The Moroccans seal the lids on their tagines with this mixture, infant school kids use this to knock up an improv glue – flour and water, mix ‘em together and much stickiness results. Splodge, plop, gloop.
We all know this, almost intuitively perhaps, so what is it that makes us forget?
Take out your bread making recipe and get stuck in, and very quickly you’re going to be up to your wrists in it. Splodge, plop, gloop.
After texting my eldest daughter a breadmaking recipe the other day (she was filling out her lockdown time wisely, eh…) she quickly shot back: “Is it meant to be this sticky?!😲”
Absolutely it is. Flour and water, mix them together… Splodge, plop, gloop. It’s inevitable. And you kind of know it.

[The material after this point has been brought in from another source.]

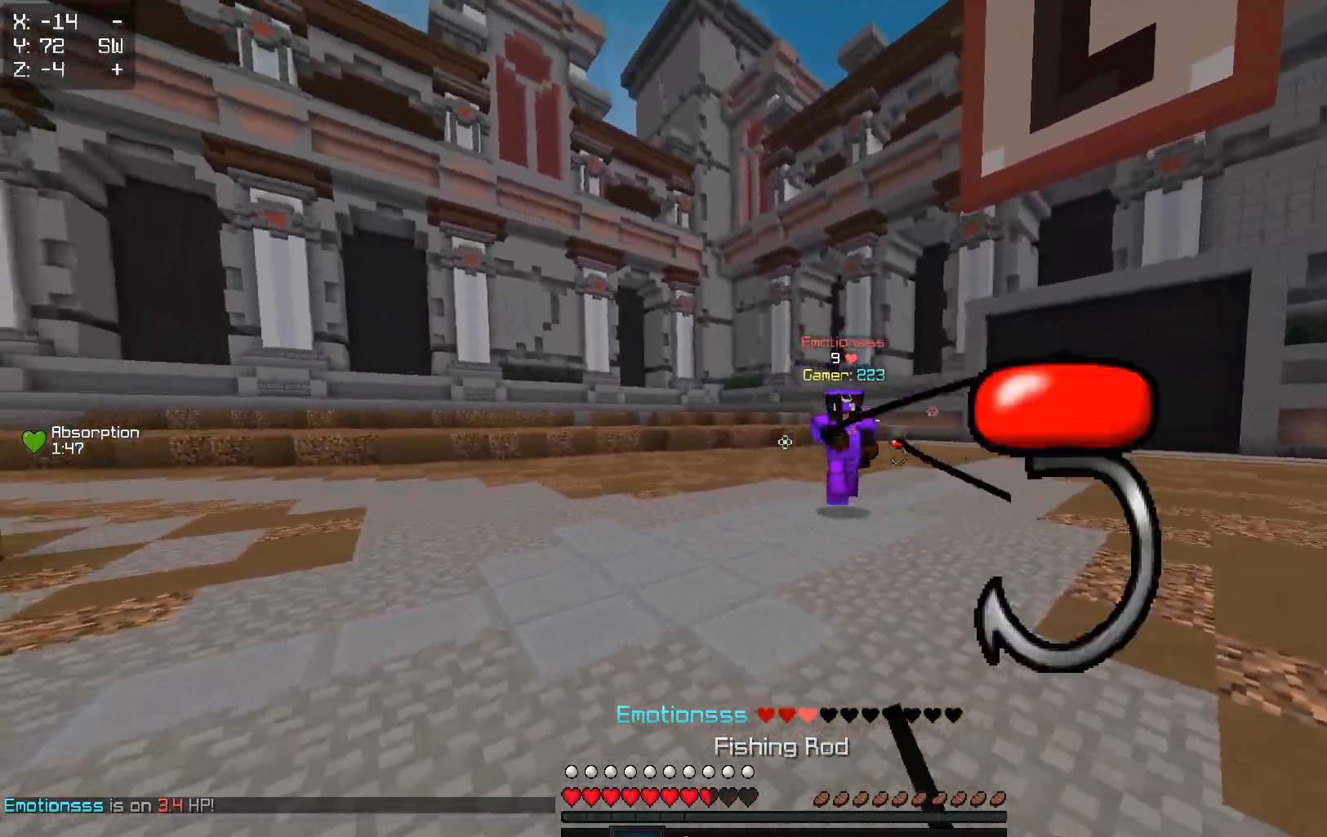
{"keys": ["d", "w"], "events": [[167, "d", "down"], [183, "w", "down"], [200, "a", "up"]]}
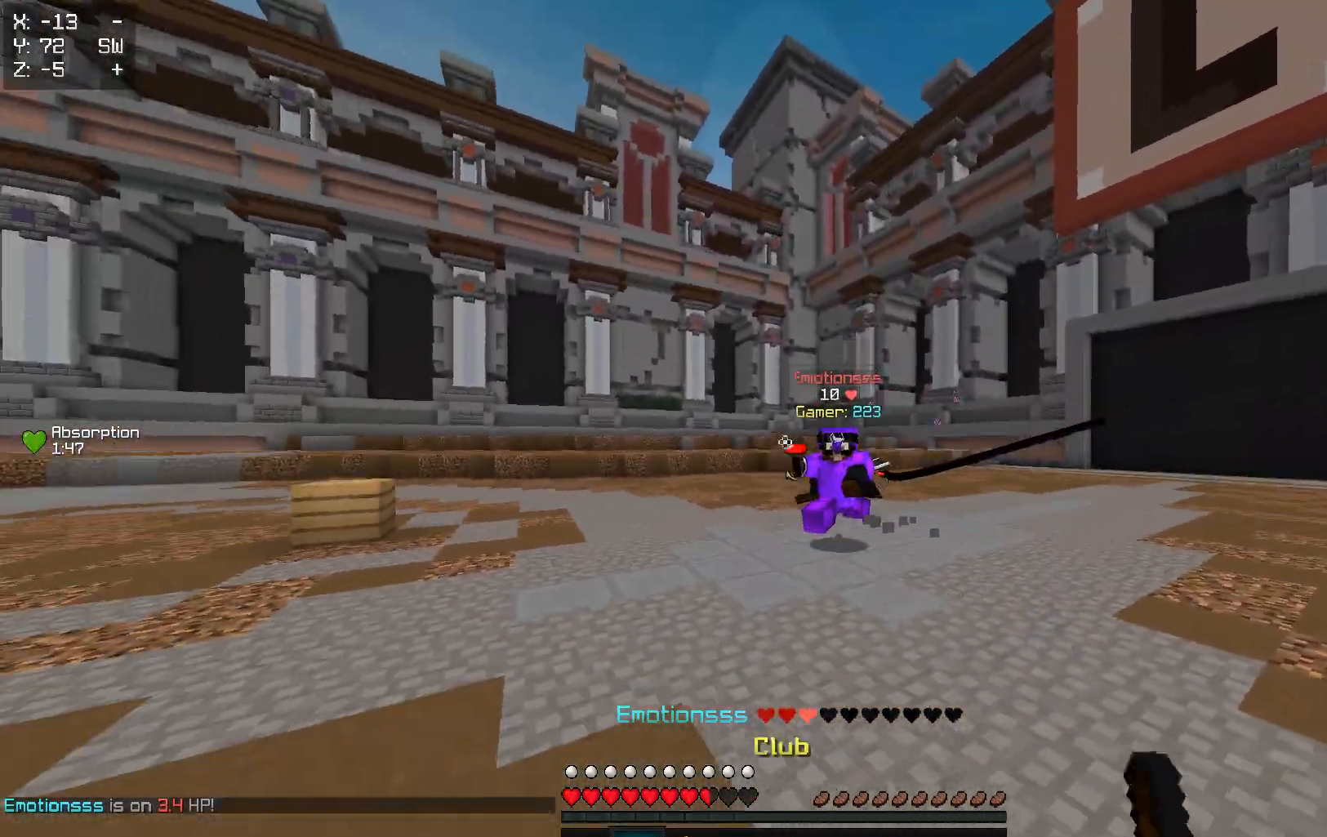
{"keys": ["d", "w"], "events": []}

And so, what we lack in familiarity of the breadmaking process we can make up for in developing some faith that if the recipe we are using is reliable and we have followed it accurately, then that’s how the dough should be at this stage in the process.
Faith that over the next 15-30 minutes the initial stickiness will transform to a coherent elasticity as the gluten develops.
It’s the classic schoolboy error in the home baker’s kitchen: throwing flour at a sticky dough in an attempt to make it more manageable. But all we are doing is fundamentally changing a perfectly good recipe, turning what should be a vital dough into a piece of clay. When we put clay in the oven, a brick is the result. Which we then eat in solitude as the rest of the family tucks into the industrial loaf – the whole reason we embarked on this infernally frustrating endeavour in the first place. I know, I’ve been there, man… I’ve been there.
Don’t be scared. Wetter is better goes the artisan baking sector’s slogan. Splodge, plop, gloop. Have faith.
Amazing bread is here, in your very own kitchen.